INFORMATION PROVIDED =
☆ ☆ ☆ ☆ ☆ ☆ ☆

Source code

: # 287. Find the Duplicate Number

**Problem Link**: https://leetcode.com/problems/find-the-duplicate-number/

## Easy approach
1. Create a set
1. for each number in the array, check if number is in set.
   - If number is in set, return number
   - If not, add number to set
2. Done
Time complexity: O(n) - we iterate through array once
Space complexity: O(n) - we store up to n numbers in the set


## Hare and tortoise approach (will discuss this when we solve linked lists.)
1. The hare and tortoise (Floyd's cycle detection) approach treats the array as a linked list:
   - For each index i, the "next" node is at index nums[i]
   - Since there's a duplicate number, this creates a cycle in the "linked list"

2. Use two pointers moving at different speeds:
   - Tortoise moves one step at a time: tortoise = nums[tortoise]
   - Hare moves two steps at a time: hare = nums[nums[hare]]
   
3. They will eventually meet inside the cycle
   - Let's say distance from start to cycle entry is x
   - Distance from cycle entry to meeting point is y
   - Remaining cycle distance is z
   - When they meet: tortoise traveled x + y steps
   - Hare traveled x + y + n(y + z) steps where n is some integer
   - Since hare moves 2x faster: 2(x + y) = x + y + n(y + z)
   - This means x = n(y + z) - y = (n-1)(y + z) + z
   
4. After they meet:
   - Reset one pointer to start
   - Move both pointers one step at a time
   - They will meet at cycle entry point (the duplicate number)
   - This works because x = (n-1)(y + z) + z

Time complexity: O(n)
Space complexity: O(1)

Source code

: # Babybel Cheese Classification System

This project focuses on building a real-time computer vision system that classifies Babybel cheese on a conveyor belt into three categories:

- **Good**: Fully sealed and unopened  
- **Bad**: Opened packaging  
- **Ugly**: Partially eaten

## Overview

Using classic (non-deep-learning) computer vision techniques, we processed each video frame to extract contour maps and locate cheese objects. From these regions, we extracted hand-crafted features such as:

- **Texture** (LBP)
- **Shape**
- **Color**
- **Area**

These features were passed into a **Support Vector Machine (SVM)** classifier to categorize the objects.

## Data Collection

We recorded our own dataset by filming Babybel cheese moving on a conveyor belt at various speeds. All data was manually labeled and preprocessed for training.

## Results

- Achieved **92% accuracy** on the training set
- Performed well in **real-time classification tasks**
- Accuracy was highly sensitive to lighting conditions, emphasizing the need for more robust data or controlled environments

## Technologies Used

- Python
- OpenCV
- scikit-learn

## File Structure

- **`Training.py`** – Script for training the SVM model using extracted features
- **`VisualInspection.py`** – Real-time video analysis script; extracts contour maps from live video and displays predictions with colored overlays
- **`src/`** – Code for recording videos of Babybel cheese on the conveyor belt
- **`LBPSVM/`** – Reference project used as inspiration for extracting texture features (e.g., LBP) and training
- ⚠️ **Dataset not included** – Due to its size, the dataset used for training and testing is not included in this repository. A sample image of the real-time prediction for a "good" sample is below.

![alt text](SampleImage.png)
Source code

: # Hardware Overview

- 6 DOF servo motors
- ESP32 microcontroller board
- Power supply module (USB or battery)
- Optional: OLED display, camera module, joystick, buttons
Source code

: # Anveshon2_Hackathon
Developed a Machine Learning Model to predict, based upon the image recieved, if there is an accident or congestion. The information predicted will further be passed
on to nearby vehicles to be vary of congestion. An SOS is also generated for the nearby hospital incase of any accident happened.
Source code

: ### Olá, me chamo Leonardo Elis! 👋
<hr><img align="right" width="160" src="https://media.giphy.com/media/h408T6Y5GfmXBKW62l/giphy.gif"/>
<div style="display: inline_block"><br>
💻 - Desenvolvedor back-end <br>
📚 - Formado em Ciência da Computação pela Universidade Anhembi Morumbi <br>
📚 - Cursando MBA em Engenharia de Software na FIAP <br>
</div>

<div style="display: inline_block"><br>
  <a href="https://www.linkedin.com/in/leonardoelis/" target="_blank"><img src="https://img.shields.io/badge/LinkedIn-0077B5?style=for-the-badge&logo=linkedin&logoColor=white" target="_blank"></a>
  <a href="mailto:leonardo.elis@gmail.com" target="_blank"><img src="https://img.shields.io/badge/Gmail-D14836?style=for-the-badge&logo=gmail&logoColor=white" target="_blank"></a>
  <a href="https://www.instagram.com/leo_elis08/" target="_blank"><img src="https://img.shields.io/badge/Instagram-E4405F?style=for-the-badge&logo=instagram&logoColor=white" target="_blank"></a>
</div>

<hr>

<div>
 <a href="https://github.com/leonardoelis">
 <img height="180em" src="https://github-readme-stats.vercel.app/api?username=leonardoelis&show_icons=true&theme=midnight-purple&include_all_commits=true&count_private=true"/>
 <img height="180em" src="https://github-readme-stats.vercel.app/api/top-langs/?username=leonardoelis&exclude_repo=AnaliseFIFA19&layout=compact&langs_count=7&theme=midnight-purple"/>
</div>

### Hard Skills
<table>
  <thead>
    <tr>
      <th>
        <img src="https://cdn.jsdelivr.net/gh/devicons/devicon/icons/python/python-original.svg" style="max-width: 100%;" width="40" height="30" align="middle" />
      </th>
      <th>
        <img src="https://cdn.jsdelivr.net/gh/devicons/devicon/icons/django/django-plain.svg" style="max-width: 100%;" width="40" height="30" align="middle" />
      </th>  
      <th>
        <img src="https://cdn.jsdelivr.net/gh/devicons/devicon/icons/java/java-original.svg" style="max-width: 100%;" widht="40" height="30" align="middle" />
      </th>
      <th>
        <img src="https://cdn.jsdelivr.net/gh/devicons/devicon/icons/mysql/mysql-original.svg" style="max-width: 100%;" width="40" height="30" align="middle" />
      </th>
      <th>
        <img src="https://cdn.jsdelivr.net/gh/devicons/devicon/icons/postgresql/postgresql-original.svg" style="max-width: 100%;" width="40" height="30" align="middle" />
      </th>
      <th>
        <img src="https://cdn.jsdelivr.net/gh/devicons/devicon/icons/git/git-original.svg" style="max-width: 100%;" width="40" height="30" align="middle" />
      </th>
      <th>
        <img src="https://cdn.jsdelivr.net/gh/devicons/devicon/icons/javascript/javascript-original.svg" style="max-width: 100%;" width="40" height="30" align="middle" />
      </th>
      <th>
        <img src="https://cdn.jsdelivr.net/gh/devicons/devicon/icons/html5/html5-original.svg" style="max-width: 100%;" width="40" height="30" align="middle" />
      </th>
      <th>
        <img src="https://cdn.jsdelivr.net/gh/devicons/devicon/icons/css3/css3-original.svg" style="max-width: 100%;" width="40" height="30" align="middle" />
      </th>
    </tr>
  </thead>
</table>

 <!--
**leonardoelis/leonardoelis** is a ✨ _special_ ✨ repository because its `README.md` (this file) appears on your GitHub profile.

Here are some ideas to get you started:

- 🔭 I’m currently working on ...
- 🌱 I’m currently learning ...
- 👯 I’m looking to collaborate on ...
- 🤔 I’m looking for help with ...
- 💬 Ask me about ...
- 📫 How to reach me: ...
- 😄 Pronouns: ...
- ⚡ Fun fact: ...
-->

☆ ☆ ☆ ☆ ☆ ☆ ☆

WHAT YOU HAVE TO DO = Please copy each line above exactly as written.

TASK RESULT =
Source code

: # 287. Find the Duplicate Number

**Problem Link**: https://leetcode.com/problems/find-the-duplicate-number/

## Easy approach
1. Create a set
1. for each number in the array, check if number is in set.
   - If number is in set, return number
   - If not, add number to set
2. Done
Time complexity: O(n) - we iterate through array once
Space complexity: O(n) - we store up to n numbers in the set


## Hare and tortoise approach (will discuss this when we solve linked lists.)
1. The hare and tortoise (Floyd's cycle detection) approach treats the array as a linked list:
   - For each index i, the "next" node is at index nums[i]
   - Since there's a duplicate number, this creates a cycle in the "linked list"

2. Use two pointers moving at different speeds:
   - Tortoise moves one step at a time: tortoise = nums[tortoise]
   - Hare moves two steps at a time: hare = nums[nums[hare]]
   
3. They will eventually meet inside the cycle
   - Let's say distance from start to cycle entry is x
   - Distance from cycle entry to meeting point is y
   - Remaining cycle distance is z
   - When they meet: tortoise traveled x + y steps
   - Hare traveled x + y + n(y + z) steps where n is some integer
   - Since hare moves 2x faster: 2(x + y) = x + y + n(y + z)
   - This means x = n(y + z) - y = (n-1)(y + z) + z
   
4. After they meet:
   - Reset one pointer to start
   - Move both pointers one step at a time
   - They will meet at cycle entry point (the duplicate number)
   - This works because x = (n-1)(y + z) + z

Time complexity: O(n)
Space complexity: O(1)

Source code

: # Babybel Cheese Classification System

This project focuses on building a real-time computer vision system that classifies Babybel cheese on a conveyor belt into three categories:

- **Good**: Fully sealed and unopened  
- **Bad**: Opened packaging  
- **Ugly**: Partially eaten

## Overview

Using classic (non-deep-learning) computer vision techniques, we processed each video frame to extract contour maps and locate cheese objects. From these regions, we extracted hand-crafted features such as:

- **Texture** (LBP)
- **Shape**
- **Color**
- **Area**

These features were passed into a **Support Vector Machine (SVM)** classifier to categorize the objects.

## Data Collection

We recorded our own dataset by filming Babybel cheese moving on a conveyor belt at various speeds. All data was manually labeled and preprocessed for training.

## Results

- Achieved **92% accuracy** on the training set
- Performed well in **real-time classification tasks**
- Accuracy was highly sensitive to lighting conditions, emphasizing the need for more robust data or controlled environments

## Technologies Used

- Python
- OpenCV
- scikit-learn

## File Structure

- **`Training.py`** – Script for training the SVM model using extracted features
- **`VisualInspection.py`** – Real-time video analysis script; extracts contour maps from live video and displays predictions with colored overlays
- **`src/`** – Code for recording videos of Babybel cheese on the conveyor belt
- **`LBPSVM/`** – Reference project used as inspiration for extracting texture features (e.g., LBP) and training
- ⚠️ **Dataset not included** – Due to its size, the dataset used for training and testing is not included in this repository. A sample image of the real-time prediction for a "good" sample is below.

![alt text](SampleImage.png)
Source code

: # Hardware Overview

- 6 DOF servo motors
- ESP32 microcontroller board
- Power supply module (USB or battery)
- Optional: OLED display, camera module, joystick, buttons
Source code

: # Anveshon2_Hackathon
Developed a Machine Learning Model to predict, based upon the image recieved, if there is an accident or congestion. The information predicted will further be passed
on to nearby vehicles to be vary of congestion. An SOS is also generated for the nearby hospital incase of any accident happened.
Source code

: ### Olá, me chamo Leonardo Elis! 👋
<hr><img align="right" width="160" src="https://media.giphy.com/media/h408T6Y5GfmXBKW62l/giphy.gif"/>
<div style="display: inline_block"><br>
💻 - Desenvolvedor back-end <br>
📚 - Formado em Ciência da Computação pela Universidade Anhembi Morumbi <br>
📚 - Cursando MBA em Engenharia de Software na FIAP <br>
</div>

<div style="display: inline_block"><br>
  <a href="https://www.linkedin.com/in/leonardoelis/" target="_blank"><img src="https://img.shields.io/badge/LinkedIn-0077B5?style=for-the-badge&logo=linkedin&logoColor=white" target="_blank"></a>
  <a href="mailto:leonardo.elis@gmail.com" target="_blank"><img src="https://img.shields.io/badge/Gmail-D14836?style=for-the-badge&logo=gmail&logoColor=white" target="_blank"></a>
  <a href="https://www.instagram.com/leo_elis08/" target="_blank"><img src="https://img.shields.io/badge/Instagram-E4405F?style=for-the-badge&logo=instagram&logoColor=white" target="_blank"></a>
</div>

<hr>

<div>
 <a href="https://github.com/leonardoelis">
 <img height="180em" src="https://github-readme-stats.vercel.app/api?username=leonardoelis&show_icons=true&theme=midnight-purple&include_all_commits=true&count_private=true"/>
 <img height="180em" src="https://github-readme-stats.vercel.app/api/top-langs/?username=leonardoelis&exclude_repo=AnaliseFIFA19&layout=compact&langs_count=7&theme=midnight-purple"/>
</div>

### Hard Skills
<table>
  <thead>
    <tr>
      <th>
        <img src="https://cdn.jsdelivr.net/gh/devicons/devicon/icons/python/python-original.svg" style="max-width: 100%;" width="40" height="30" align="middle" />
      </th>
      <th>
        <img src="https://cdn.jsdelivr.net/gh/devicons/devicon/icons/django/django-plain.svg" style="max-width: 100%;" width="40" height="30" align="middle" />
      </th>  
      <th>
        <img src="https://cdn.jsdelivr.net/gh/devicons/devicon/icons/java/java-original.svg" style="max-width: 100%;" widht="40" height="30" align="middle" />
      </th>
      <th>
        <img src="https://cdn.jsdelivr.net/gh/devicons/devicon/icons/mysql/mysql-original.svg" style="max-width: 100%;" width="40" height="30" align="middle" />
      </th>
      <th>
        <img src="https://cdn.jsdelivr.net/gh/devicons/devicon/icons/postgresql/postgresql-original.svg" style="max-width: 100%;" width="40" height="30" align="middle" />
      </th>
      <th>
        <img src="https://cdn.jsdelivr.net/gh/devicons/devicon/icons/git/git-original.svg" style="max-width: 100%;" width="40" height="30" align="middle" />
      </th>
      <th>
        <img src="https://cdn.jsdelivr.net/gh/devicons/devicon/icons/javascript/javascript-original.svg" style="max-width: 100%;" width="40" height="30" align="middle" />
      </th>
      <th>
        <img src="https://cdn.jsdelivr.net/gh/devicons/devicon/icons/html5/html5-original.svg" style="max-width: 100%;" width="40" height="30" align="middle" />
      </th>
      <th>
        <img src="https://cdn.jsdelivr.net/gh/devicons/devicon/icons/css3/css3-original.svg" style="max-width: 100%;" width="40" height="30" align="middle" />
      </th>
    </tr>
  </thead>
</table>

 <!--
**leonardoelis/leonardoelis** is a ✨ _special_ ✨ repository because its `README.md` (this file) appears on your GitHub profile.

Here are some ideas to get you started:

- 🔭 I’m currently working on ...
- 🌱 I’m currently learning ...
- 👯 I’m looking to collaborate on ...
- 🤔 I’m looking for help with ...
- 💬 Ask me about ...
- 📫 How to reach me: ...
- 😄 Pronouns: ...
- ⚡ Fun fact: ...
-->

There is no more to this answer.